Emmett Watson, 83, was both the elder statesman and living conscience of Seattle journalism. His six-decade career included stints at the defunct Seattle Star, The Seattle Times, the Seattle Post-Intelligencer, the Times again, and finally at the Seattle Union Record strike paper. He hobnobbed with the rich and powerful and regularly dropped local celeb names in his columns, but he always identified with working stiffs. His "Lesser Seattle" shtick, ostensibly an attack on the degradation of Northwest culture and landscapes by Californian immigrants, was also a slap at local boosters who'd always sought to impose "world-class" pretensions onto the humble, hard-working Seattle he championed.

Archie Anderson, 84, founded the Elephant Car Wash chain, for which he commissioned the greatest pink-elephant neon sign to ever grace Denny Way.

Warshal's Sporting Goods, which held its final inventory auction on May 12, was a lingering hometown retailer in a downtown Seattle increasingly inhospitable to non-chain stores. It was also a throwback to an earlier "great outdoors" aesthetic, involving hunting and fishing in Pendleton wool jackets instead of hiking in Gore-Tex. The Warshal family co-owned the building, and will likely make more from its office-and-condo replacement than they did in recent years from the store.

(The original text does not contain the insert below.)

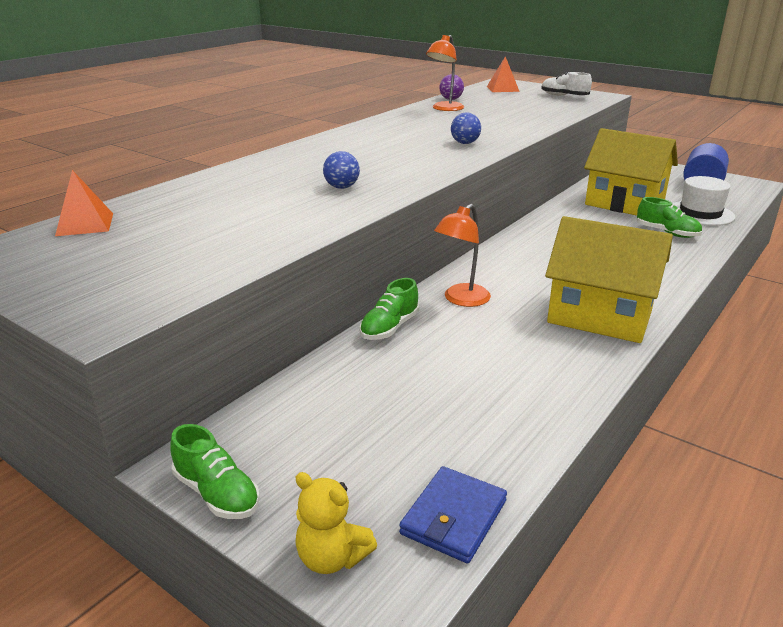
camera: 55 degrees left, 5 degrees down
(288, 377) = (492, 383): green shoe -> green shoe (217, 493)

Douglas Adams, 49, already had a stint in radio-TV scriptwriting (including the space opera Doctor Who) when his first Hitchhiker's Guide to the Galaxy novel came out in 1979. This series of books (and its TV, radio, and computer-game adaptations) paid loving tribute to sci-fi genre conventions, while using them for spirited farce (never for mere parody). His other works included Dirk Gently's Holistic Detective Agency, The Meaning of LIFF, Last Chance to See (a serious book about endangered species), and the online encyclopedia H2G2 (www.bbc.co.uk/h2g2/guide).

Perry Como, 87, was a big-band singer in the '30s, then perfected the "relaxed" crooning style that made him one of TV's first big stars (in his own 1950-63 series, and in guest spots and specials thereafter). The "We Get Letters" music on the Late Show with David Letterman was originally the theme to Como's viewer-request song segment.

The Xtreme Football League vowed to make football more exciting by relaxing the rules on defensive blocks and hits. The result was a dogged defensive game in which nobody scored any points, while loud announcers and gaudy cheerleaders tried maniacally to attract dwindling audiences to lumbering punt-fests.

Alex Edelstein, 82, University of Washington journalism prof and tactfully described "companion" of Seattle Times columnist Jean Godden for 12 years, taught many students, including this one, how to say what needed to be said and then stop without getting overwrought or cloying, especially in obituaries.